### Texto base ###

Estiagem

“A crise hídrica não é um fenômeno natural, está ligada com a ação humana”, diz professor da Universidade Franciscana em seminário do Comitê Pelo Meio Ambiente

“A crise hídrica não é um fenômeno natural, está ligada com a ação humana”, diz professor da Universidade Franciscana em seminário do Comitê Pelo Meio Ambiente

Fotos: Eduardo Ramos (Diário)


A crise hídrica que atinge o Rio Grande do Sul é um problema sério e grave, e que precisa ser debatido para que as futuras gerações não sintam os impactos das decisões tomadas agora. Para discutir o assunto, contextualizar a situação e indicar soluções, na última sexta-feira, o Comitê pelo Meio Ambiente – ciente da necessidade de dar luz à questão – promoveu um seminário. Entidades ligadas ao tema, poder público, associações e demais convidados participaram, na sede do Grupo Diário, da 5º edição do evento. Para falar sobre o assunto, estiveram presentes o professor do curso de Direito da Universidade Franciscana (UFN), João Hélio Pes, e o superintendente regional da Companhia Riograndense de Saneamento (Corsan), José Roberto Epstein. No seminário, eles falaram sobre a gestão hídrica no Estado, a situação da estiagem, o abastecimento de água na região, ações e políticas públicas necessárias voltadas ao fornecimento de água à população. As mudanças climáticas, a análise de aspectos jurídicos e as normas que tratam da segurança hídrica também estiveram em pauta.

### Dados fornecidos ###

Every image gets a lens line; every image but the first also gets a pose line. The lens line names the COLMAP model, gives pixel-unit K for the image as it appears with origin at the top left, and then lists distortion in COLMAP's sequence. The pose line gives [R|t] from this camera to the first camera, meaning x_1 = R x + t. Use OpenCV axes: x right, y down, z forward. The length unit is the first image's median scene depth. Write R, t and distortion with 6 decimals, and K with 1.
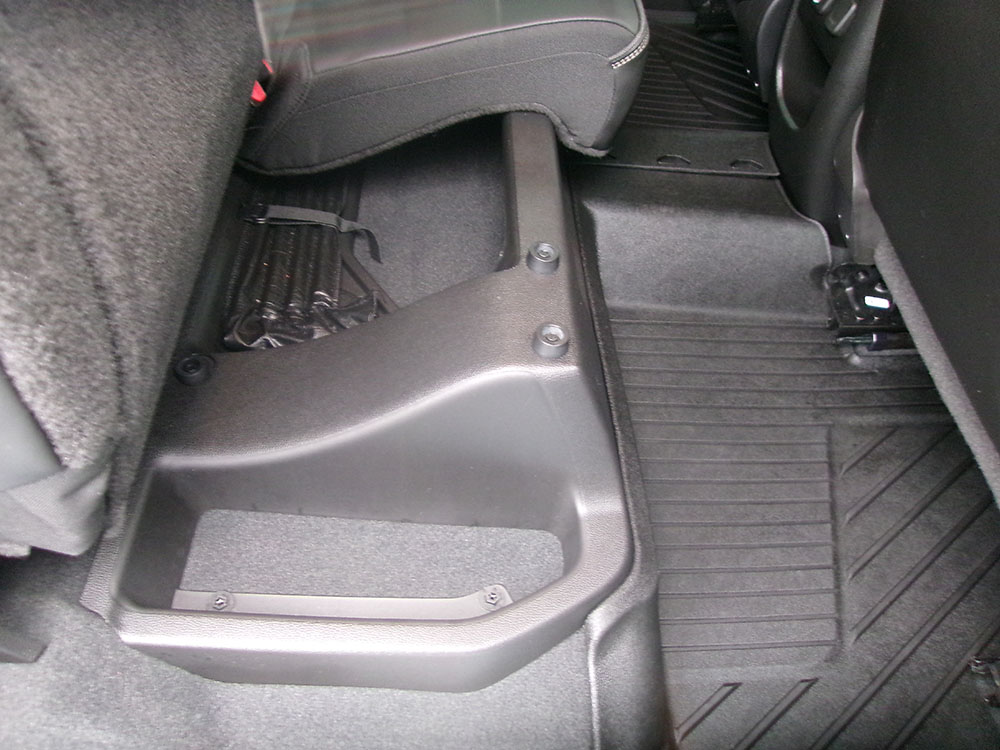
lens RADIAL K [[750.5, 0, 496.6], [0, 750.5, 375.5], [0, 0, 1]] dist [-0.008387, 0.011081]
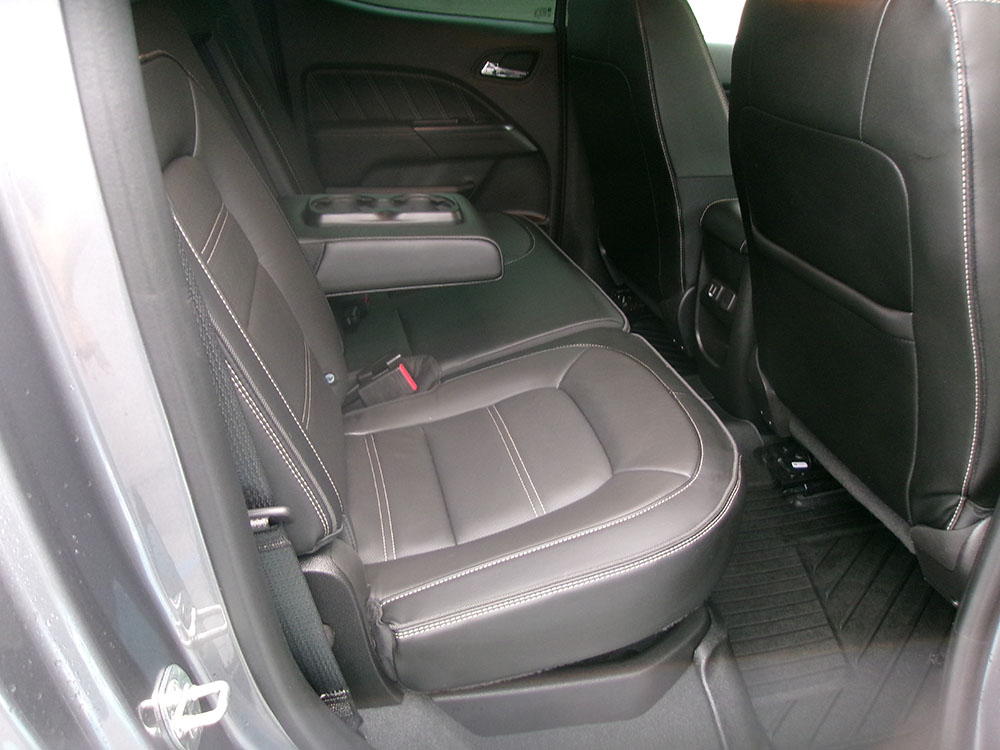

###

Lista de exercícios =>
1. Liste todos os grupos que, segundo o texto sobre a crise hídrica, participaram do seminário na sede do Grupo Diário.
2. Dê seguimento ao texto sobre a crise hídrica a partir do ponto em que ele para.

Respostas por exercício =>
1.
- Entidades ligadas ao tema
- Poder público
- Associações
- Demais convidados

2.
Região Central

Neste ano, os 39 municípios de cobertura do Grupo Diário decretaram situação de emergência devido à estiagem. A falta de chuvas destruiu lavouras, causou desabastecimento de água e já deixou um prejuízo superior a R$ 3 bilhões para a agricultura, conforme dados da Emater. Este é o terceiro ano consecutivo que a Região Central sofre com os efeitos da seca. Em Santa Maria, as barragens do DNOS e da Rodolfo Costa e Silva estão abaixo do nível ideal. Em Caçapava do Sul, a principal barragem que abastece a cidade está praticamente seca, e a população já precisou enfrentar racionamento de água.

– A barragem da Socepe, no município de Itaara, está com o volume útil abaixo de 10%. Desde o ano passado, estamos fazendo um reforço com o caminhão pipa. Em previsões realizadas, nunca se projetou o que nós estamos vivendo hoje em Itaara – relata Epstein. 

O docente da UFN, comenta que a crise hídrica não é apenas um fenômeno natural, ocasionado pelo La Niña. Pesquisadores da área, vem apresentando dados, ao longo dos anos, sobre a participação humana nesses problemas econômicos e sociais:

– O cientista brasileiro Carlos Nobre, aponta que todos os eventos extremos, como as chuvaradas, secas, têm relação direta com as mudanças climáticas. O que são essas mudanças? É ocasionada pela participação do ser humano ou por fenômenos naturais? A ciência responde que é a ação do homem que desencadeia os problemas que a sociedade enfrenta hoje.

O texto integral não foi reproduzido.